Stored data entries:
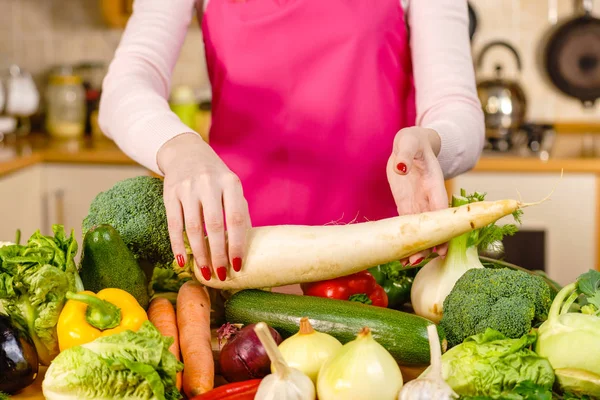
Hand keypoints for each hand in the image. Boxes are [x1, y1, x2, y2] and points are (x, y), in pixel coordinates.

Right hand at [157, 133, 250, 281]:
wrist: (185, 153)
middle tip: (221, 274)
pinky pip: (174, 224)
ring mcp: (188, 188)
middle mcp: (209, 184)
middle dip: (218, 254)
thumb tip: (245, 247)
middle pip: (214, 225)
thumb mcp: (231, 188)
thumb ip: (239, 212)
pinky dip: (177, 245)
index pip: (236, 218)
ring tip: (204, 272)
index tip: (239, 265)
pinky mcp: (170, 193)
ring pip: (193, 227)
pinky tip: (182, 261)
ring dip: (199, 253)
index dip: (238, 244)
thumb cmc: (215, 178)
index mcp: (230, 183)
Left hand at [386, 127, 448, 264]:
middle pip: (432, 224)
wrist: (411, 144)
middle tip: (418, 261)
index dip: (442, 227)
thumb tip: (400, 167)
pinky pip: (406, 224)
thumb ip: (405, 154)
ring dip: (416, 245)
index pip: (440, 209)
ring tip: (407, 263)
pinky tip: (401, 253)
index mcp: (433, 184)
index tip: (441, 245)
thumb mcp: (409, 142)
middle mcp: (428, 197)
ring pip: (420, 228)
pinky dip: (405, 238)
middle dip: (428, 243)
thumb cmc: (413, 142)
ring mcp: (417, 202)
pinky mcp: (406, 204)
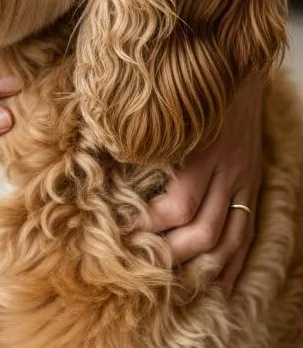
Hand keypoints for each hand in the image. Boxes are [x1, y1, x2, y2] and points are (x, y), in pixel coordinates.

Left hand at [142, 76, 264, 294]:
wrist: (236, 61)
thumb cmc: (185, 81)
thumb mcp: (161, 104)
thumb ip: (137, 129)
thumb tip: (96, 146)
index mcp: (198, 151)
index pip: (176, 206)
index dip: (150, 224)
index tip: (122, 231)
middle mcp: (226, 170)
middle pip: (204, 231)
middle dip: (173, 254)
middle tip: (143, 268)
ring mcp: (243, 179)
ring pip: (229, 238)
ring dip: (204, 267)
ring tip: (177, 286)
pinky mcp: (252, 182)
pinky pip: (247, 232)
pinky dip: (233, 262)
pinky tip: (218, 283)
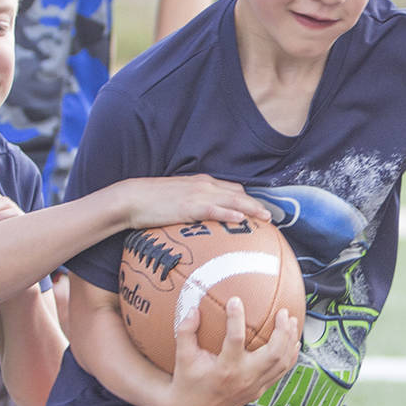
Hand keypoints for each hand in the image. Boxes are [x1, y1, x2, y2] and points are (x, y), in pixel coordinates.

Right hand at [118, 174, 270, 228]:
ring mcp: (197, 194)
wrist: (132, 198)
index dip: (248, 199)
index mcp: (201, 183)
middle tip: (272, 217)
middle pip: (238, 193)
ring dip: (252, 208)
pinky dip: (229, 212)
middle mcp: (204, 185)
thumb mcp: (175, 201)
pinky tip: (241, 219)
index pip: (231, 188)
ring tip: (266, 219)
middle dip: (256, 204)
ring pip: (232, 199)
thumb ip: (190, 206)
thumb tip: (200, 222)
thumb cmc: (150, 202)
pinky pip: (214, 209)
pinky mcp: (189, 206)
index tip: (261, 210)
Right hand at [162, 298, 298, 405]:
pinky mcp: (258, 391)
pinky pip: (281, 372)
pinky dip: (290, 356)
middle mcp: (244, 378)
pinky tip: (292, 342)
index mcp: (224, 369)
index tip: (235, 300)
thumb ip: (186, 331)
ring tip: (292, 322)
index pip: (235, 339)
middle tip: (283, 312)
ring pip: (283, 363)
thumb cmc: (187, 380)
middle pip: (274, 354)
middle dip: (282, 331)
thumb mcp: (182, 355)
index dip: (236, 317)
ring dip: (290, 341)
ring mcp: (254, 386)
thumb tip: (194, 309)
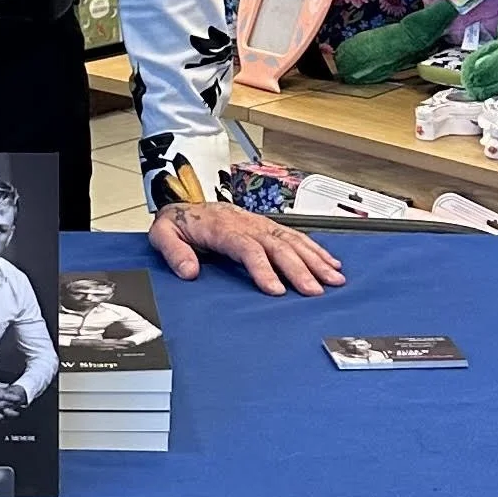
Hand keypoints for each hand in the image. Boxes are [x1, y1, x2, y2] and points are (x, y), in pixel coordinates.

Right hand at [0, 380, 21, 417]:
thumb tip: (7, 386)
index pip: (6, 397)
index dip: (14, 399)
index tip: (20, 399)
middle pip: (6, 408)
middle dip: (15, 408)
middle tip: (21, 408)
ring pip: (2, 416)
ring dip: (9, 415)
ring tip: (15, 414)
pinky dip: (1, 420)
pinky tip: (5, 420)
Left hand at [149, 200, 343, 296]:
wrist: (186, 205)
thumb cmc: (179, 224)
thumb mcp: (163, 235)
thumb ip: (174, 252)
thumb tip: (189, 271)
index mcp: (222, 228)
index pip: (247, 248)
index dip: (263, 268)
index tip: (276, 290)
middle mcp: (246, 225)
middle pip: (277, 246)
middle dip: (299, 268)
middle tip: (315, 291)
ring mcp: (260, 224)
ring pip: (291, 240)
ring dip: (314, 259)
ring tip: (334, 278)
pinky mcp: (267, 226)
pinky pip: (295, 236)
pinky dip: (315, 248)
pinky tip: (330, 261)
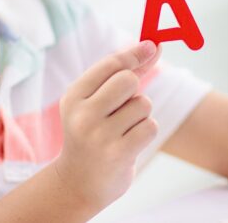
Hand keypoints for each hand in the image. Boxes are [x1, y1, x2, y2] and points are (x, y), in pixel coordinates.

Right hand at [53, 40, 161, 212]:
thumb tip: (154, 45)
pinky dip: (146, 132)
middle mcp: (82, 115)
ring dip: (141, 115)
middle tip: (124, 106)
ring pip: (143, 104)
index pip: (110, 64)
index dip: (134, 53)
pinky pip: (150, 126)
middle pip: (128, 80)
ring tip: (123, 130)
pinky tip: (130, 143)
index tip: (153, 45)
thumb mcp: (97, 102)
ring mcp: (99, 136)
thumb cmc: (93, 133)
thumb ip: (124, 73)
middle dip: (135, 89)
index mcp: (74, 97)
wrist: (78, 182)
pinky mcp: (117, 154)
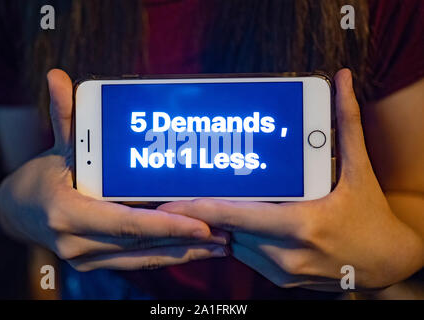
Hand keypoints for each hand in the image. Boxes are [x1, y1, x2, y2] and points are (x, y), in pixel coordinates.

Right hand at [0, 69, 227, 271]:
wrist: (21, 213)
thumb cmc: (44, 178)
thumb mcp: (57, 148)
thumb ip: (65, 117)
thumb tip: (59, 77)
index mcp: (68, 213)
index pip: (125, 222)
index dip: (165, 225)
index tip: (201, 225)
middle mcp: (76, 243)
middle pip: (142, 244)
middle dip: (186, 241)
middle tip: (225, 234)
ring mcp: (86, 259)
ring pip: (144, 259)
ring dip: (184, 253)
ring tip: (221, 245)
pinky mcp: (96, 264)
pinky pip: (137, 262)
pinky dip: (167, 256)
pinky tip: (193, 250)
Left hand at [159, 69, 423, 290]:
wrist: (388, 265)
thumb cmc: (372, 218)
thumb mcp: (359, 171)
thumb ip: (347, 124)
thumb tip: (342, 81)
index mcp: (299, 225)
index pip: (233, 216)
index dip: (197, 209)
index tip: (166, 203)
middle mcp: (285, 253)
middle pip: (229, 228)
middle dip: (209, 212)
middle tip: (186, 193)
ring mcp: (282, 271)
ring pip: (235, 244)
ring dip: (227, 224)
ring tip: (221, 204)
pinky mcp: (282, 280)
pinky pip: (247, 256)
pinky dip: (242, 238)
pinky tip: (248, 222)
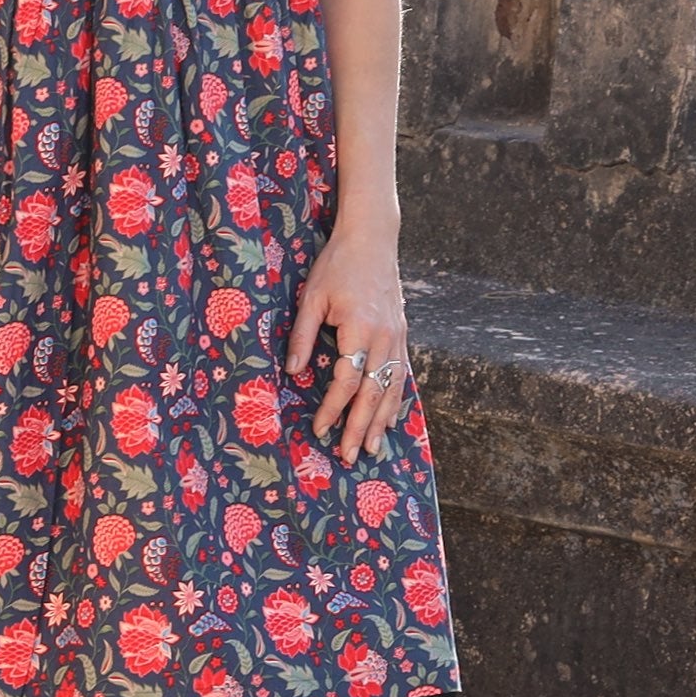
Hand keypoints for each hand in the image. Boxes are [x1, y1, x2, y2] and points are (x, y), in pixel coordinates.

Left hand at [284, 223, 407, 465]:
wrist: (372, 238)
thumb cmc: (336, 265)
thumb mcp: (311, 296)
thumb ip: (303, 335)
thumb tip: (293, 373)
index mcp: (359, 328)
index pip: (346, 380)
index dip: (333, 408)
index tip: (320, 429)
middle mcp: (384, 337)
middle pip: (373, 393)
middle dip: (360, 428)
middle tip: (350, 458)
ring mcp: (397, 336)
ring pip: (392, 388)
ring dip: (382, 421)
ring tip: (372, 449)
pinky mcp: (402, 333)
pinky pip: (402, 374)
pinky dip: (397, 400)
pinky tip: (391, 418)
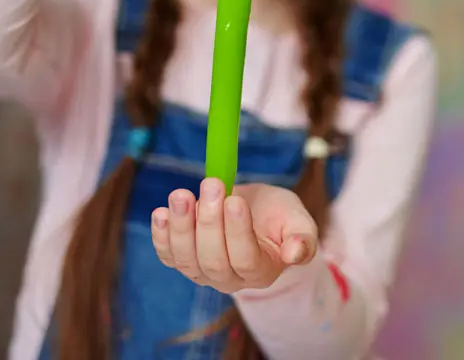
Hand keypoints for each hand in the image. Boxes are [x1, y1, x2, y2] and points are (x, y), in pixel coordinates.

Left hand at [152, 179, 318, 293]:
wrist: (255, 213)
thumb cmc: (279, 217)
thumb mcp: (298, 221)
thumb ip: (302, 238)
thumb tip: (295, 254)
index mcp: (262, 271)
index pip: (246, 258)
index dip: (238, 231)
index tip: (234, 199)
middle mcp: (230, 279)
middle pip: (213, 260)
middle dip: (209, 222)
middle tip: (211, 184)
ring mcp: (203, 273)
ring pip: (186, 259)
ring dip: (180, 226)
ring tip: (181, 195)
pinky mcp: (184, 260)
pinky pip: (168, 255)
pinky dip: (161, 236)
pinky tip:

Your instructions: Find the string "Right" in the entries above and return each line that holds it.

Exercise response:
Right hand at [157, 133, 250, 281]:
Right hand at [118, 174, 270, 228]:
Right hand at [162, 298, 298, 405]:
Right hand at [0, 380, 21, 417]:
Right hand at [53, 40, 161, 212]:
Right hand at [0, 69, 227, 271]:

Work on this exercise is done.